Can anyone tell us where to buy paper for making screenprinted transfers? Our supplier, InstaGraphics has discontinued it. They called it "French paper".


----------



## rpaul (Dec 8, 2013)

I get mine from Wildside North in PA. Just make sure you buy top quality
and pre-cure before print. If you are serious about transfers. get the pin registration bar from Ternes-Burton.


----------



## multiplesifl (Jun 27, 2011)

I use this: https://store.garston.com/storefrontCommerce/itemDetail.do?item-id=16402&order-quantity=1&item-index=0&customer-item=UNPAPRSU11&order-uom=BOX&warehouse-id=1&item-number=UNPAPRSU11. Never had any issues with it at all!


----------



## gardenhillemb (Oct 29, 2015)

We buy ours direct from Arjo Wiggins.
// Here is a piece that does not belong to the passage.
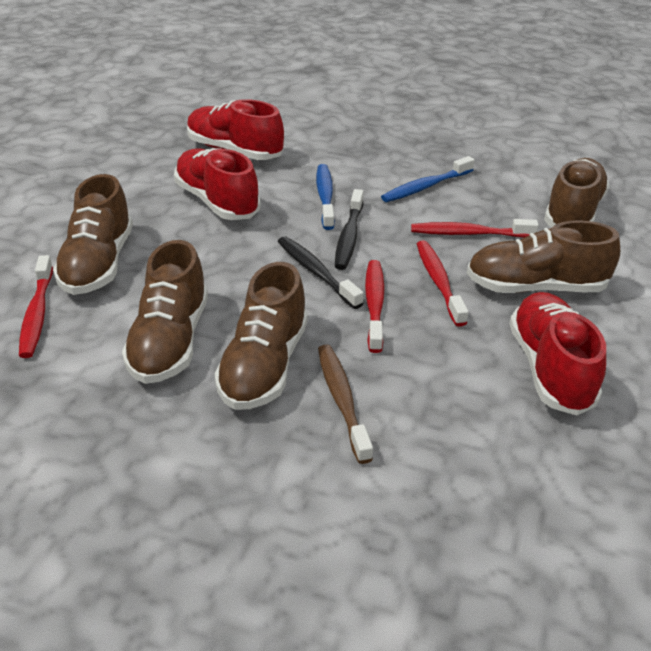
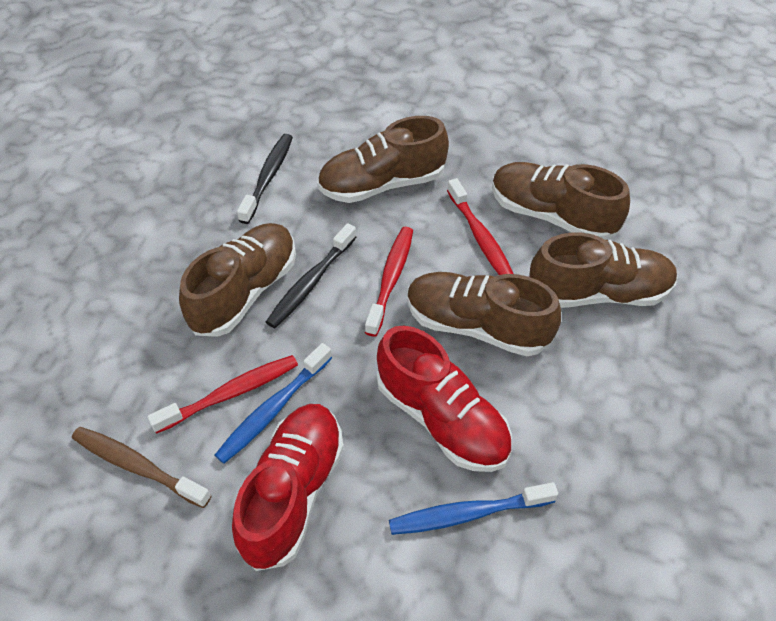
red shoe: 3 -> 2
red toothbrush: 4 -> 3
T75 paper.


----------



## pstees (May 27, 2010)

T75 is it! Thank you everybody!


----------



## Obada (Apr 21, 2020)

multiplesifl said:


> I use this: https://store.garston.com/storefrontCommerce/itemDetail.do?item-id=16402&order-quantity=1&item-index=0&customer-item=UNPAPRSU11&order-uom=BOX&warehouse-id=1&item-number=UNPAPRSU11. Never had any issues with it at all!


They said "Not recommended for plastisol backed lithographic transfers."

Where i can found the transfer paper for plastisol backed lithographic transfers?


----------



## sandhopper2 (Apr 26, 2010)

I use parchment paper for 1 color transfers , it is very cheap and works for me


----------



## TABOB (Feb 13, 2018)

Obada said:


> They said "Not recommended for plastisol backed lithographic transfers."


I think the double-sided coating may be the issue. Offset printers don't like that type of paper unless it's in a roll.
Anyway, what paper or film you use depends on what type of ink you'll be using. Also I'm sure you've probably noticed that most litho transfers are printed on film.


----------